Records from a data source
##########
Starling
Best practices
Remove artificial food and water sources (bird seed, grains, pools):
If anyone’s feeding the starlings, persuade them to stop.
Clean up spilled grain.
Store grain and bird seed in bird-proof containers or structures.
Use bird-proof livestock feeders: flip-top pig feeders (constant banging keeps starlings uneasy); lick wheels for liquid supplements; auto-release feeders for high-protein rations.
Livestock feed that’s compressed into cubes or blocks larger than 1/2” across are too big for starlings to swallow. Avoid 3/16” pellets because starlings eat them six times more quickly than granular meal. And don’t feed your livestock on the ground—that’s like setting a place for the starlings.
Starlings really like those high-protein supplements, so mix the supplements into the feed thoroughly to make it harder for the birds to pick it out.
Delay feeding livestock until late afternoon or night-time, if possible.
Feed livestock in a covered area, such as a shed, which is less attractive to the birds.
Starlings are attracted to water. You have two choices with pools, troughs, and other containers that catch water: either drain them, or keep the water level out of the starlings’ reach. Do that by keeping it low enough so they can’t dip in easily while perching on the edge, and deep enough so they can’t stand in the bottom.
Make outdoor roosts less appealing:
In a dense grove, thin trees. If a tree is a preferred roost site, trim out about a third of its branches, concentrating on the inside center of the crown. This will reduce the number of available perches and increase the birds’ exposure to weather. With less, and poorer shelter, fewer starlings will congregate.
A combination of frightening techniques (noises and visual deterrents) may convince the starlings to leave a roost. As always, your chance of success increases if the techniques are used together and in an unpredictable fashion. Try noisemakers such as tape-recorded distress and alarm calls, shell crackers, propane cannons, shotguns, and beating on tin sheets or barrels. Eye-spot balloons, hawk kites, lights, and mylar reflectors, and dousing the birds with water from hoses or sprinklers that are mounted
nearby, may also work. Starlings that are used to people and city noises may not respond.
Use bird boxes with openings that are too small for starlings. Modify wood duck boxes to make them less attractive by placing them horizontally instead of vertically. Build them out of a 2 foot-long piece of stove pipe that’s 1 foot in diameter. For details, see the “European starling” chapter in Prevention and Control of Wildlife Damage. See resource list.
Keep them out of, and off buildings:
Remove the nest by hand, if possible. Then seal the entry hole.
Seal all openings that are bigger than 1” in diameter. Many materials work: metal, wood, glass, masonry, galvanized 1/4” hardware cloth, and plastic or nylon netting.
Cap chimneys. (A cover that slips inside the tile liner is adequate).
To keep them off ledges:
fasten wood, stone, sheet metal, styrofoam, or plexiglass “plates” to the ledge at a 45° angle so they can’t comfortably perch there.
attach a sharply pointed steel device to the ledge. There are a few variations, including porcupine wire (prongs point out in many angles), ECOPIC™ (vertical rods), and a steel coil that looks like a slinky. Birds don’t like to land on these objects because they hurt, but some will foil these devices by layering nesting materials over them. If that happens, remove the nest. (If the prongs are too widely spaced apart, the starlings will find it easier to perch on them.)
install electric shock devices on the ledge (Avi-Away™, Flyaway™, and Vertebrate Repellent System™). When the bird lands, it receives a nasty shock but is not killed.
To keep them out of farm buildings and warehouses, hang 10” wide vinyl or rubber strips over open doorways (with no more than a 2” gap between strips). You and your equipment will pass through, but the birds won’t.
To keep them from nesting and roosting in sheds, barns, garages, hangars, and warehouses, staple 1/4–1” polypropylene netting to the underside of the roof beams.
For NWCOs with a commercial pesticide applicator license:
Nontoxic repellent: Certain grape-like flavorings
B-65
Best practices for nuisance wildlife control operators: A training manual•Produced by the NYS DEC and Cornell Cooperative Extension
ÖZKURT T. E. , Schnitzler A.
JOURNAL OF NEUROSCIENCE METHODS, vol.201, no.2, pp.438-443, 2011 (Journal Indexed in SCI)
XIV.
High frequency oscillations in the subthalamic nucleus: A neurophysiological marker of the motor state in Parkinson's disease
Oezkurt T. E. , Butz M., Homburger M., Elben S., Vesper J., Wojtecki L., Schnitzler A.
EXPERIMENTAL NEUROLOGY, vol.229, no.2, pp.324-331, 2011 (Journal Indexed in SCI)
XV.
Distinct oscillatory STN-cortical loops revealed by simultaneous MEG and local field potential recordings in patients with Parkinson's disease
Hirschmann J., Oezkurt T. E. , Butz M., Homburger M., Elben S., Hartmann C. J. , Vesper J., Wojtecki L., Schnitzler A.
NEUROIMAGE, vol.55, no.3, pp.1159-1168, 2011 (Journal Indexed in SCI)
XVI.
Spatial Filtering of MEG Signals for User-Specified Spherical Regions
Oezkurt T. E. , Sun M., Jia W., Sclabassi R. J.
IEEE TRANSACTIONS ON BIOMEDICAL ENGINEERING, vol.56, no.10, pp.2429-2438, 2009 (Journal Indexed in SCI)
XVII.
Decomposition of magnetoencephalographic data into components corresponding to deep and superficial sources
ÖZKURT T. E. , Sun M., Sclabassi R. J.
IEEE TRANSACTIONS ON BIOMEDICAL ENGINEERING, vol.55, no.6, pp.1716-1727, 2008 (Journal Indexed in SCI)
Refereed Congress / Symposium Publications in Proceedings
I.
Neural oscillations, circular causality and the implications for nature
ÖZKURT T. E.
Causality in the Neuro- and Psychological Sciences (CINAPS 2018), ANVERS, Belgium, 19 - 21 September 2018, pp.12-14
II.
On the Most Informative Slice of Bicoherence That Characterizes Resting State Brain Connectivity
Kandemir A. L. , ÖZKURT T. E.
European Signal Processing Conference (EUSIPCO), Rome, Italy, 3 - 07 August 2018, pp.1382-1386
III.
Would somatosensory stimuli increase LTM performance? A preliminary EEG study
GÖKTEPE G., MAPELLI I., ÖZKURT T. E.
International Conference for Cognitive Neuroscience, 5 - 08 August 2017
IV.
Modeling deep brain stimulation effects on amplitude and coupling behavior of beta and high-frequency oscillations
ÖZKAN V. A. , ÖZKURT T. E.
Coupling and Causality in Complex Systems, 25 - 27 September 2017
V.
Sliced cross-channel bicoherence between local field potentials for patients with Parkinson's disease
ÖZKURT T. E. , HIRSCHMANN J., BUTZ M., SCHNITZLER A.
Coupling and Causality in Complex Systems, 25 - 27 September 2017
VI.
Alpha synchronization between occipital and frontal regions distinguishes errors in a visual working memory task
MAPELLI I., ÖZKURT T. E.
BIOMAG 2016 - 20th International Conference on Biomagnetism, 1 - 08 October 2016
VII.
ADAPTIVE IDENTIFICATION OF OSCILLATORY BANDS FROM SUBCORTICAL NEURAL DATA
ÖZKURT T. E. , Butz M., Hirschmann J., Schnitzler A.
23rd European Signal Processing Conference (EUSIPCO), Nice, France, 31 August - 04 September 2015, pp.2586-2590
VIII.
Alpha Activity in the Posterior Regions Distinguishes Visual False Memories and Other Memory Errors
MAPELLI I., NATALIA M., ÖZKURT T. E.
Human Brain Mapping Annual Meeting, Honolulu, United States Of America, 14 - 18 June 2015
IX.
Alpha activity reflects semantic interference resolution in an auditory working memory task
##########
** Exercise directions **
Extract all lines from the data in which "BIOMEDICAL" is found.

** Your solution **
IEEE TRANSACTIONS ON BIOMEDICAL ENGINEERING, vol.56, no.10, pp.2429-2438, 2009 (Journal Indexed in SCI)
IEEE TRANSACTIONS ON BIOMEDICAL ENGINEERING, vol.55, no.6, pp.1716-1727, 2008 (Journal Indexed in SCI)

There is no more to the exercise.